> _Butir tugas A_
Jawab pertanyaan berikut berdasarkan teks tentang pembiayaan bank syariah.
(i) Rekening apa yang wajib dibuka nasabah dalam fasilitas compensating balance?
(ii) Dalam bentuk apa bank syariah dapat melakukan pembiayaan piutang?
(iii) Prinsip apa yang dipakai bank syariah untuk pembiayaan persediaan, dan dalam berapa tahap?
> _Butir tugas B_
Ubah bagian teks tentang pembiayaan bank syariah antara "Kebutuhan pembiayaan" dan "itu kepada bank.", termasuk keduanya, dengan mengganti "nasabah" menjadi "klien".
> _Butir tugas C_
Ringkaslah teks tentang pembiayaan bank syariah dalam dua kalimat.

> _Teks sumber_
********

Sedangkan bank syariah
dapat menyediakan fasilitas macam itu dalam bentuk qardh timbal balik atau yang disebut compensating balance. Melalui fasilitas ini nasabah harus membuka
rekening giro dan bank tidak membagikan bonus atas giro tersebut. Bila nasabah
mengalami situasi mistmatched, nasabah
dapat menarik dana melebihi saldo yang tersedia sehingga menjadi negatif sampai
maksimum jumlah yang disepakati dalam akad. Atas fasilitas ini, bank tidak
dibenarkan meminta imbalan apapunkecuali sebatas biaya administrasi pengelolaan
fasilitas tersebut.
b. Pembiayaan
piutang (receivable financing)
Kebutuhan pembiayaan
ini timbul pada perusahaan yang menjual barang dengan kredit, tetapi baik
jumlah maupun jangka waktunya melebihi kapasitas modal kerja yang dimilikinya.
Bagi Bank syariah untuk
kasus pembiayaan piutang seperti tersebut hanya dapat dilakukan dalam bentuk al-qardh dimana bank tidak boleh meminta
imbalan kecuali biaya administrasi. Dengan demikian bank syariah meminjamkan
uang (qardh) sebesar piutang yang
tertera dalam dokumen piutang (wesel tagih/promes) yang diserahkan kepada
bank-tanpa potongan. Hal itu adalah bila ternyata pada saat jatuh tempo, hasil
tagihan itu digunakan untuk melunasi utang nasabah kepada bank. Akan tetapi,
bila ternyata piutang tersebut tidak ditagih, nasabah harus membayar kembali
utangnya itu kepada bank.
c. Pembiayaan
persediaan (inventory financing)
Bank syariah mempunyai
mekanisme tersendiri untuk memnuhi kebutuhan pendanaan persediaan tersebut,
yaitu antara lain dengan menggunakan prinsip jual beli (al-bai’) dalam 2 tahap. Tahap pertama, bank mengadakan (membeli
dari supplier secara tunai) barang-barang yang dibutuhkan oleh nasabah. Tahap
kedua, bank menjual kepada nasabah pembeli dengan pembayaran tangguhdan dengan
mengambil keuntungan yang disepakati bersama antara bank dan nasabah.
2. Pembiayaan investasi
Pembiayaan investasi
diberikan kepada para nasabah untuk keperluan investasi, yaitu keperluan
penambahan modal guna mengadakan rehabilitasi, perluasan usaha, ataupun pendirian
proyek baru.

********

> _Cuplikan data_
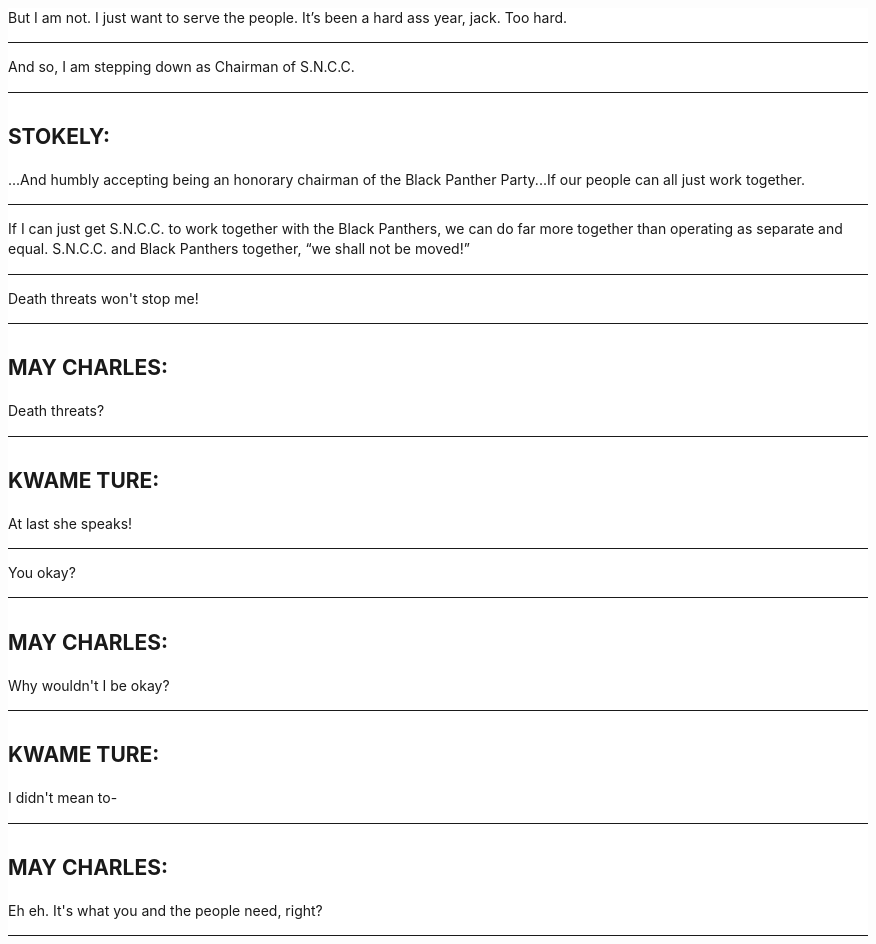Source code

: But I am not. I just want to serve the people. It’s been a hard ass year, jack. Too hard. 

---

And so, I am stepping down as Chairman of S.N.C.C.  

---

## STOKELY:
...And humbly accepting being an honorary chairman of the Black Panther Party...If our people can all just work together. 

---

If I can just get S.N.C.C. to work together with the Black Panthers, we can do far more together than operating as separate and equal. S.N.C.C. and Black Panthers together, “we shall not be moved!” 

---

Death threats won't stop me!

---

## MAY CHARLES:
Death threats?

---

## KWAME TURE:
At last she speaks! 

---

You okay?

---

## MAY CHARLES:
Why wouldn't I be okay?

---

## KWAME TURE:
I didn't mean to-

---

## MAY CHARLES:
Eh eh. It's what you and the people need, right?

---
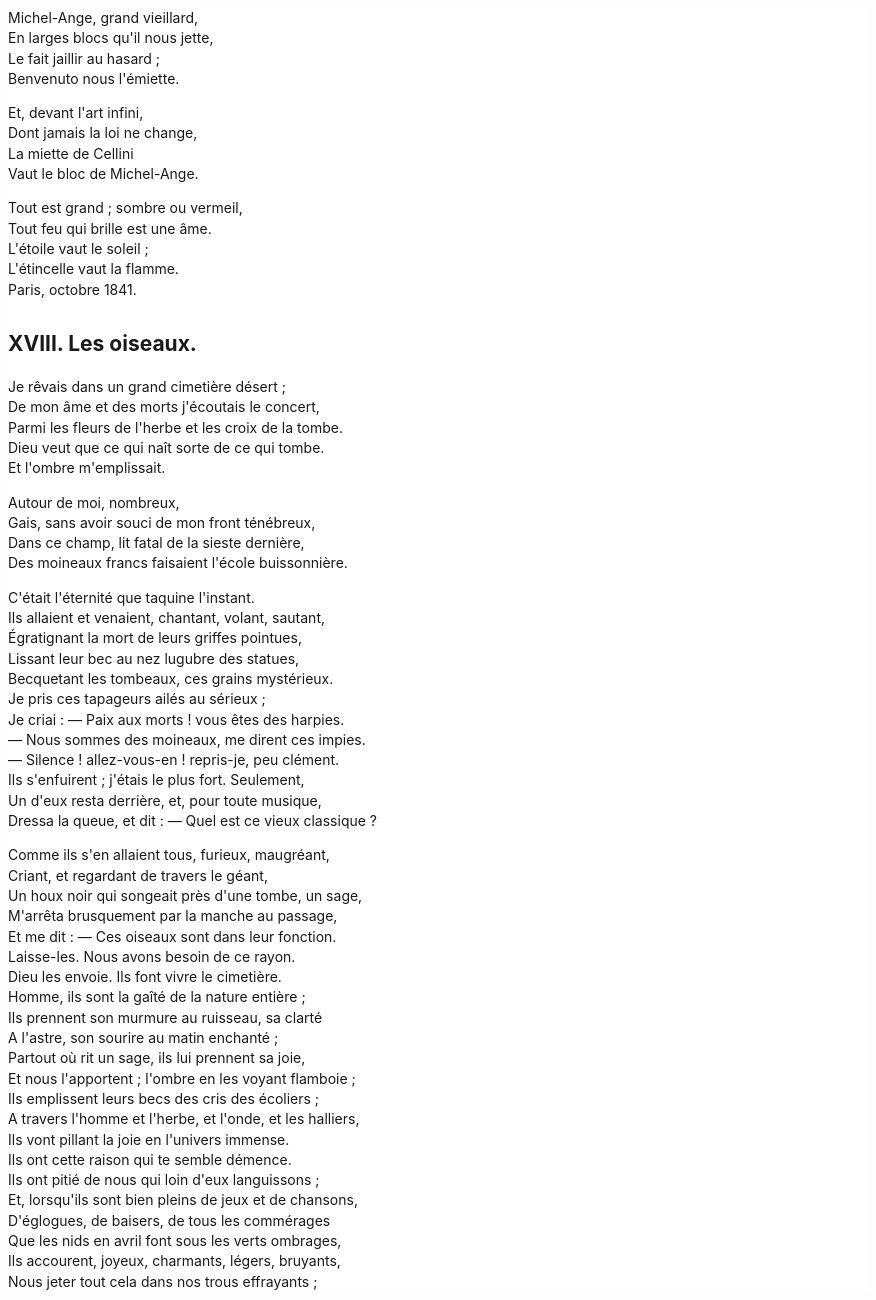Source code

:Michel-Ange, grand vieillard,  
En larges blocs qu'il nous jette,  
Le fait jaillir au hasard ;  
Benvenuto nous l'émiette.  

Et, devant l'art infini,  
Dont jamais la loi ne change,  
La miette de Cellini  
Vaut le bloc de Michel-Ange.  

Tout est grand ; sombre ou vermeil,  
Tout feu qui brille est une âme.  
L'étoile vaut le soleil ;  
L'étincelle vaut la flamme.  
Paris, octobre 1841.



## XVIII. Les oiseaux.

Je rêvais dans un grand cimetière désert ;  
De mon âme et des morts j'écoutais le concert,  
Parmi les fleurs de l'herbe et les croix de la tombe.  
Dieu veut que ce qui naît sorte de ce qui tombe.  
Et l'ombre m'emplissait.  

Autour de moi, nombreux,  
Gais, sans avoir souci de mon front ténébreux,  
Dans ce champ, lit fatal de la sieste dernière,  
Des moineaux francs faisaient l'école buissonnière.  

C'était l'éternité que taquine l'instant.  
Ils allaient et venaient, chantant, volant, sautant,  
Égratignant la mort de leurs griffes pointues,  
Lissant leur bec au nez lugubre des statues,  
Becquetant les tombeaux, ces grains mystérieux.  
Je pris ces tapageurs ailés au sérieux ;  
Je criai : — Paix aux morts ! vous êtes des harpies.  
— Nous sommes des moineaux, me dirent ces impies.  
— Silence ! allez-vous-en ! repris-je, peu clément.  
Ils s'enfuirent ; j'étais le plus fort. Seulement,  
Un d'eux resta derrière, et, pour toute musique,  
Dressa la queue, et dit : — Quel est ce vieux classique ?  

Comme ils s'en allaient tous, furieux, maugréant,  
Criant, et regardant de travers le géant,  
Un houx noir qui songeait près d'une tombe, un sage,  
M'arrêta brusquement par la manche au passage,  
Et me dit : — Ces oiseaux sont dans leur fonction.  
Laisse-les. Nous avons besoin de ce rayon.  
Dieu les envoie. Ils font vivre le cimetière.  
Homme, ils sont la gaîté de la nature entière ;  
Ils prennent son murmure au ruisseau, sa clarté  
A l'astre, son sourire au matin enchanté ;  
Partout où rit un sage, ils lui prennent sa joie,  
Et nous l'apportent ; l'ombre en les voyant flamboie ;  
Ils emplissent leurs becs des cris des écoliers ;  
A travers l'homme et l'herbe, et l'onde, et les halliers,  
Ils vont pillant la joie en l'univers immense.  
Ils ont cette raison qui te semble démence.  
Ils ont pitié de nous qui loin d'eux languissons ;  
Et, lorsqu'ils sont bien pleins de jeux et de chansons,  
D'églogues, de baisers, de tous les commérages  
Que les nids en avril font sous les verts ombrages,  
Ils accourent, joyeux, charmants, légers, bruyants,  
Nous jeter tout cela dans nos trous effrayants ;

********

> _Ruang jawaban A_
(i) Rekening giro.
(ii) Dalam bentuk al-qardh.
(iii) Prinsip jual beli (al-bai') dalam 2 tahap.

> _Ruang jawaban B_
Kebutuhan pembiayaan
ini timbul pada perusahaan yang menjual barang dengan kredit, tetapi baik
jumlah maupun jangka waktunya melebihi kapasitas modal kerja yang dimilikinya.
Bagi Bank syariah untuk
kasus pembiayaan piutang seperti tersebut hanya dapat dilakukan dalam bentuk al-qardh dimana bank tidak boleh meminta
imbalan kecuali biaya administrasi. Dengan demikian bank syariah meminjamkan
uang (qardh) sebesar piutang yang
tertera dalam dokumen piutang (wesel tagih/promes) yang diserahkan kepada
bank-tanpa potongan. Hal itu adalah bila ternyata pada saat jatuh tempo, hasil
tagihan itu digunakan untuk melunasi utang klien kepada bank. Akan tetapi,
bila ternyata piutang tersebut tidak ditagih, klien harus membayar kembali
utangnya itu kepada bank.

> _Ruang jawaban C_
Bank syariah menyediakan fasilitas compensating balance dalam bentuk qardh timbal balik dan melakukan pembiayaan piutang hanya dalam bentuk al-qardh, tanpa imbalan selain biaya administrasi. Untuk pembiayaan persediaan, bank syariah memakai prinsip jual beli (al-bai') dalam dua tahap, sedangkan pembiayaan investasi diberikan untuk penambahan modal guna rehabilitasi, perluasan usaha, atau pendirian proyek baru.